## DATASET EXTRACT:
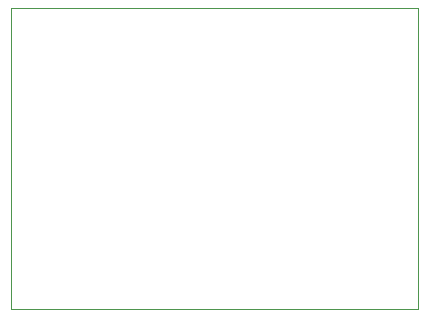
<source format=gbr>
G04 #@! TF.GenerationSoftware,KiCad,Pcbnew,8.0.6*
G04 #@! TF.CreationDate,2025-03-14T18:00:41+01:00*
G04 #@! TF.ProjectId,TENG_PCB,54454e47-5f50-4434-922e-6b696361645f,rev?*
G04 #@! TF.SameCoordinates,Original*
G04 #@! TF.FileFunction,Profile,NP*
%FSLAX46Y46*%
G04 Gerber Fmt 4.6, Leading zero omitted, Abs format (unit mm)*
G04 Created by KiCad (PCBNEW 8.0.6) date 2025-03-14 18:00:41*
%MOMM*%
%LPD*%
G01*
G04 APERTURE LIST*
G04 #@! TA.AperFunction,Profile*
%ADD10C,0.050000*%
G04 #@! TD*
G04 APERTURE END LIST*
D10*
X125590000Y-66270000D02*
X160120000Y-66270000D01*
X160120000Y-91790000D01*
X125590000Y-91790000D01*
X125590000Y-66270000D01*
M02*

</source>
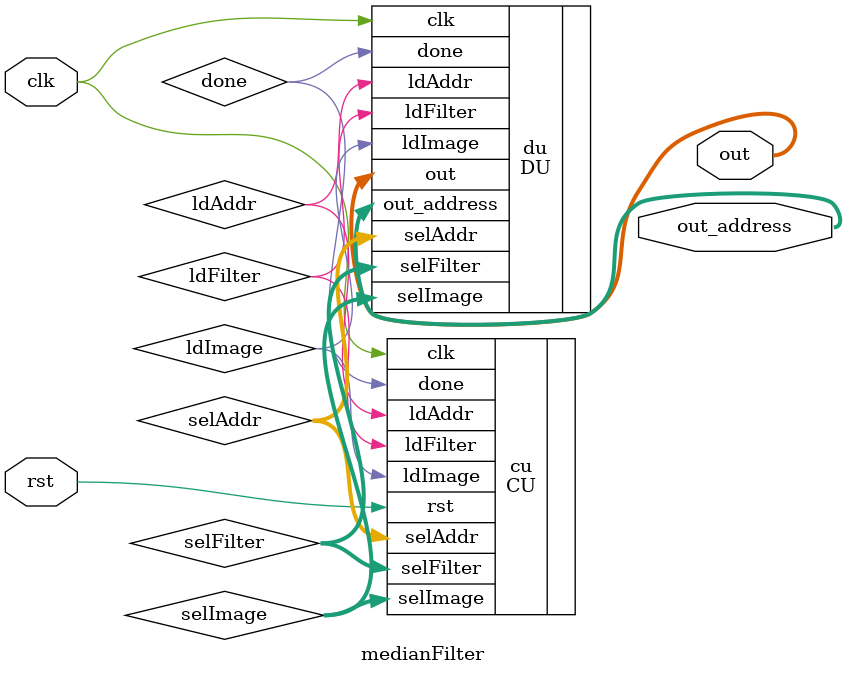
<source format=v>
module medianFilter(
	output	[7:0]		out, 
	output 	[18:0]	out_address, 
	input					clk, 
	input 				rst
); 

wire 			ldAddr; 
wire			ldImage; 
wire 			ldFilter; 
wire 			done; 
wire	[2:0]	selAddr; 
wire 	[1:0]	selFilter; 
wire 	[2:0]	selImage; 

DU du(
	.out					(out), 
	.clk					(clk), 
	.out_address		(out_address), 
	.ldAddr				(ldAddr), 
	.selAddr				(selAddr), 
	.ldImage				(ldImage), 
	.selImage			(selImage), 
	.ldFilter			(ldFilter), 
	.selFilter			(selFilter), 
	.done             (done)
); 

CU	cu(
	.ldAddr				(ldAddr), 
	.selAddr				(selAddr), 
	.ldImage				(ldImage), 
	.selImage			(selImage), 
	.ldFilter			(ldFilter), 
	.selFilter			(selFilter), 
	.done					(done), 
	.clk					(clk), 
	.rst					(rst)
); 

endmodule 

</source>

## TASK OBJECTIVE:
Could the entries above be printed again exactly, apart from the pictures?

## EXERCISE OUTPUT:
<source format=gbr>
G04 #@! TF.GenerationSoftware,KiCad,Pcbnew,8.0.6*
G04 #@! TF.CreationDate,2025-03-14T18:00:41+01:00*
G04 #@! TF.ProjectId,TENG_PCB,54454e47-5f50-4434-922e-6b696361645f,rev?*
G04 #@! TF.SameCoordinates,Original*
G04 #@! TF.FileFunction,Profile,NP*
%FSLAX46Y46*%
G04 Gerber Fmt 4.6, Leading zero omitted, Abs format (unit mm)*
G04 Created by KiCad (PCBNEW 8.0.6) date 2025-03-14 18:00:41*
%MOMM*%
%LPD*%
G01*
G04 APERTURE LIST*
G04 #@! TA.AperFunction,Profile*
%ADD10C,0.050000*%
G04 #@! TD*
G04 APERTURE END LIST*
D10*
X125590000Y-66270000D02*
X160120000Y-66270000D01*
X160120000Y-91790000D01*
X125590000Y-91790000D01*
X125590000Y-66270000D01*
M02*

</source>
<source format=v>
module medianFilter(
	output	[7:0]		out, 
	output 	[18:0]	out_address, 
	input					clk, 
	input 				rst
); 

wire 			ldAddr; 
wire			ldImage; 
wire 			ldFilter; 
wire 			done; 
wire	[2:0]	selAddr; 
wire 	[1:0]	selFilter; 
wire 	[2:0]	selImage; 

DU du(
	.out					(out), 
	.clk					(clk), 
	.out_address		(out_address), 
	.ldAddr				(ldAddr), 
	.selAddr				(selAddr), 
	.ldImage				(ldImage), 
	.selImage			(selImage), 
	.ldFilter			(ldFilter), 
	.selFilter			(selFilter), 
	.done             (done)
); 

CU	cu(
	.ldAddr				(ldAddr), 
	.selAddr				(selAddr), 
	.ldImage				(ldImage), 
	.selImage			(selImage), 
	.ldFilter			(ldFilter), 
	.selFilter			(selFilter), 
	.done					(done), 
	.clk					(clk), 
	.rst					(rst)
); 

endmodule 

</source>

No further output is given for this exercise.